The Rest Of Our Lives

The pandemic’s not over – there seems to be the undercurrent of this virus that will continue indefinitely or for some time longer, anyway. I think about it often, how there wasn’t much for us to do about this after a while. Wear the masks, get your shots. That’s all we could do. I think movies gave us all a main-character syndrome where it’s like we began to think going back to regular life during this was some sort of betrayal, like we didn’t care about the virus or something, like there was something more important we should’ve done. But much of all of this was completely out of our hands. There was nothing for the common people in previous pandemics to do either – there was no time where people weren’t just going about their lives. It just keeps going. This isn’t to defend any bad behavior or downplaying of the pandemic. But I just don’t know what else to do about it at this point.

It really feels like this year is kind of a waking-up after a two-year-long haze of sorts. Like there was a lot of stuff I just wasn’t dealing with at all for most of the past two years – like the pandemic just gave me this excuse not to focus on the long-term goals in life. I don’t know how much longer I can use the bizarre allergy-drug addiction period of 2020 as an excuse anymore, though. I think it’s already just about spent.

I think that’s been the biggest thing fucking with my head lately. That and the impending months of activities hanging over my head – big anticipation.
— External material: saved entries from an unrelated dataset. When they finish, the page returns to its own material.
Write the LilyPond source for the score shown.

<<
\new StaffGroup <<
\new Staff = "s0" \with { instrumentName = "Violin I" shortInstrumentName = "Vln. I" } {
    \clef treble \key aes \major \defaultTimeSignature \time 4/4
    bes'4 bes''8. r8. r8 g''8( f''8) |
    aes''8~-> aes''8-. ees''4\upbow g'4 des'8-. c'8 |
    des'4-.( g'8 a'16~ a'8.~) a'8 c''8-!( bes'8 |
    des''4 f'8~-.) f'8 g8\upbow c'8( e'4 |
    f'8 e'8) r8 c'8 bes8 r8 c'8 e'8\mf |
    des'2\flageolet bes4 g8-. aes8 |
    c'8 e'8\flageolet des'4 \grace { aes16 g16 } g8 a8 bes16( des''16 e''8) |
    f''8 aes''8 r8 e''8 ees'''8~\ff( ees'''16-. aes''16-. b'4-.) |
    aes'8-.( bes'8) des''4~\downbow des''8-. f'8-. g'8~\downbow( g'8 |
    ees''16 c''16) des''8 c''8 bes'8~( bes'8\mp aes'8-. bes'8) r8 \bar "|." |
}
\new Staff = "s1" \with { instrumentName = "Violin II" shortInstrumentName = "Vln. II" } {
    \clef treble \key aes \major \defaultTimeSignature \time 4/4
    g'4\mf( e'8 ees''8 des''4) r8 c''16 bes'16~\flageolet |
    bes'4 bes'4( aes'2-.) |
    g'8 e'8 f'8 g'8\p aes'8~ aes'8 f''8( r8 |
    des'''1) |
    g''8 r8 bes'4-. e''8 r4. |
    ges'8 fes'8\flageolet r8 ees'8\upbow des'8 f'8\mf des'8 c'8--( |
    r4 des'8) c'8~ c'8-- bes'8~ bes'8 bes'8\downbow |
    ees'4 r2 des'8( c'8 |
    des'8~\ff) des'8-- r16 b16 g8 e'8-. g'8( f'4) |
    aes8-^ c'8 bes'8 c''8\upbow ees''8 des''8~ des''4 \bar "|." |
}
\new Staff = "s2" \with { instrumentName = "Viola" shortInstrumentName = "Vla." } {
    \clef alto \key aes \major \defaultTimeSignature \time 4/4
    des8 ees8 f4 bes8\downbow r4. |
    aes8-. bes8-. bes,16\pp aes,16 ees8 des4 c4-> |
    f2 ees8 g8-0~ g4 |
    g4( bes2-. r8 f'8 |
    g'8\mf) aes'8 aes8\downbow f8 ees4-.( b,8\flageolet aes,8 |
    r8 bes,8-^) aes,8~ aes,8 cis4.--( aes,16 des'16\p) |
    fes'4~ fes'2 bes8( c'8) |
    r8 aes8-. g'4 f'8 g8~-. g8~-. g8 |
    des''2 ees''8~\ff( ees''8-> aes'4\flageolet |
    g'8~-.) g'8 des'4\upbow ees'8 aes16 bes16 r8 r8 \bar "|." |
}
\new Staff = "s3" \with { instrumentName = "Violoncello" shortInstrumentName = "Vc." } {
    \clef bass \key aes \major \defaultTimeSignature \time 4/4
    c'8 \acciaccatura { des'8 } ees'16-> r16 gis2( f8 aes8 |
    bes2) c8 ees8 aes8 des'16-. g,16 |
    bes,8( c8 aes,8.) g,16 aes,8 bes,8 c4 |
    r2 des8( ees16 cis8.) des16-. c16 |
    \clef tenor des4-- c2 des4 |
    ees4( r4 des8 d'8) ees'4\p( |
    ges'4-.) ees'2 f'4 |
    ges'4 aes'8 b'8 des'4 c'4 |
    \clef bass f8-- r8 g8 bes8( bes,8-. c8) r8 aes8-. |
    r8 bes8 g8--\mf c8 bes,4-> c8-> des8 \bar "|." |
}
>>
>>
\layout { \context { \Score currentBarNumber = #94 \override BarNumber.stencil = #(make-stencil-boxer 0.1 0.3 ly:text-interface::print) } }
Ultimately I feel like I have to start thinking about the future more. Building a good life and whatnot. I don’t know what that means. I just know I spent a shitload of time alone writing and reading. And that’s fine by me. But it’s good to have a real community and a richness to life in whatever capacity. I wasn’t finding it for a long time. My friends are scattered everywhere. A lot of the communication is through text now. That might sound like I’m complaining. I think it’s an alright life. I think I’ve chosen solid people to surround myself with overall.

***

I’ve been on the road for days. Going to Houston to do some comedy and see the Hell’s Heroes festival, full of all these bands I’ve liked since high school for fuck’s sake. It was a long dreary haze of the driving. A mass stretch of churches and Dollar Generals, long empty plains, gas stations, cars driving erratic, one incident of a Fed Ex truck that looked to have had a bomb go off inside it off on the shoulder of the road – a burnt out wreck that delayed traffic for a bit. This is such a big country. It’s unfathomable how huge it really is. The great vastness of it.

I spent some time in New Orleans and Baton Rouge. I must’ve been tired in New Orleans, because the whole place gave me a slightly off-kilter energy, and the disparity between the massive shimmering lights of the theater and the grungy abandoned buildings and various homeless destitute folks I saw on the streets, in the exact same area of town, both of these things. But this kind of thing happens everywhere. We have to do what we can to help and alleviate it all. The government won’t help very much. You have to do solidarity, mutual aid, etc. That’s power.

I want to go back to New Orleans soon and give it another go. See what there is to learn. Baton Rouge was peaceful. I couldn’t figure out the energy of Louisiana yet. That interested me. The food was good.

Texas seems like its own whole universe. You could just drive and drive here and there’s still more of it. I did comedy at The Secret Group last night, a big warehouse-like building with a rooftop patio, flashing red club lights, a bunch of various rooms all for comedy. They directed me back to a black wall along a desolate street with red flashing letters advertising THE BOX above a black door blended into the wall. Lynchian – a strange passage for sure. I’ve been doing comedy with only the one hearing aid for a while. That, plus the bright stagelights, made it like doing comedy in a vacuum. You soldier through these things. You just do it with confidence and hope you’re getting the message across. Any hesitation and they will sense it. You have to be impeccable and above the crowd onstage – something beyond human. Then you go in the green room and get a complimentary 4/20 joint as payment.

Trying to get beer after and I learn they stop selling alcohol at midnight in Houston. I got to a gas station at 11:55. The guy working wouldn’t let me in the building at all. He tapped his hand on his own phone which, somehow, said it was 11:59 when mine said it was four minutes earlier. Baffling. Don’t be such a stickler for the rules. Fortunately I nabbed a six-pack at one closer to my hotel, thankfully run by a guy who wasn’t such a rule-minded individual. You find ways.